**DATASET ENTRIES**:
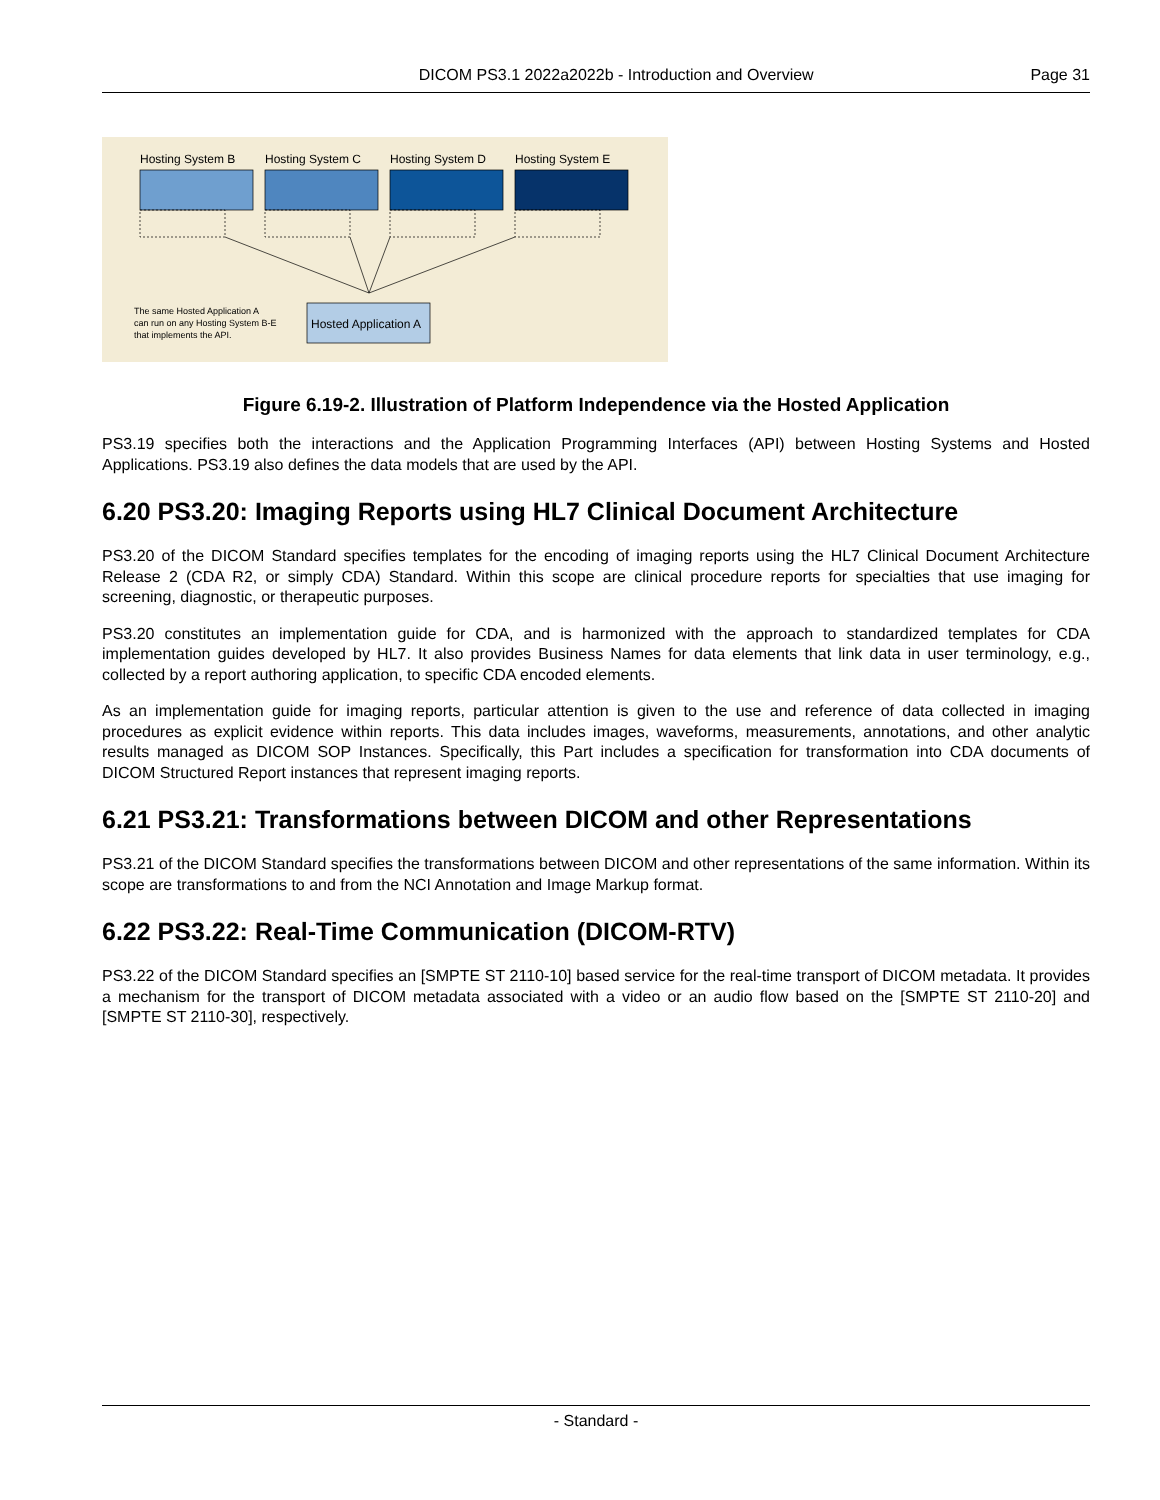DICOM PS3.1 2022a2022b - Introduction and Overview Page 31
Hosting System B
Hosting System C
Hosting System D
Hosting System E
Hosted Application A
The same Hosted Application A
can run on any Hosting System B-E
that implements the API.
Figure 6.19-2. Illustration of Platform Independence via the Hosted Application
PS3.19 specifies both the interactions and the Application Programming Interfaces (API) between Hosting Systems and Hosted Applications. PS3.19 also defines the data models that are used by the API.
6.20 PS3.20: Imaging Reports using HL7 Clinical Document Architecture
PS3.20 of the DICOM Standard specifies templates for the encoding of imaging reports using the HL7 Clinical Document Architecture Release 2 (CDA R2, or simply CDA) Standard. Within this scope are clinical procedure reports for specialties that use imaging for screening, diagnostic, or therapeutic purposes.
PS3.20 constitutes an implementation guide for CDA, and is harmonized with the approach to standardized templates for CDA implementation guides developed by HL7. It also provides Business Names for data elements that link data in user terminology, e.g., collected by a report authoring application, to specific CDA encoded elements.
As an implementation guide for imaging reports, particular attention is given to the use and reference of data collected in imaging procedures as explicit evidence within reports. This data includes images, waveforms, measurements, annotations, and other analytic results managed as DICOM SOP Instances. Specifically, this Part includes a specification for transformation into CDA documents of DICOM Structured Report instances that represent imaging reports.
6.21 PS3.21: Transformations between DICOM and other Representations
PS3.21 of the DICOM Standard specifies the transformations between DICOM and other representations of the same information. Within its scope are transformations to and from the NCI Annotation and Image Markup format.
6.22 PS3.22: Real-Time Communication (DICOM-RTV)
PS3.22 of the DICOM Standard specifies an [SMPTE ST 2110-10] based service for the real-time transport of DICOM metadata. It provides a mechanism for the transport of DICOM metadata associated with a video or an audio flow based on the [SMPTE ST 2110-20] and [SMPTE ST 2110-30], respectively.
- Standard -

**HOW TO COMPLETE THIS TASK**:
Copy out exactly, with no pictures, the lines of the data from the first one through the line bearing "PS3.20 of the".

**RESULT**:
DICOM PS3.1 2022a2022b - Introduction and Overview Page 31
Hosting System B
Hosting System C
Hosting System D
Hosting System E
Hosted Application A
The same Hosted Application A
can run on any Hosting System B-E
that implements the API.
Figure 6.19-2. Illustration of Platform Independence via the Hosted Application
PS3.19 specifies both the interactions and the Application Programming Interfaces (API) between Hosting Systems and Hosted Applications. PS3.19 also defines the data models that are used by the API.
6.20 PS3.20: Imaging Reports using HL7 Clinical Document Architecture
PS3.20 of the DICOM Standard specifies templates for the encoding of imaging reports using the HL7 Clinical Document Architecture Release 2 (CDA R2, or simply CDA) Standard. Within this scope are clinical procedure reports for specialties that use imaging for screening, diagnostic, or therapeutic purposes.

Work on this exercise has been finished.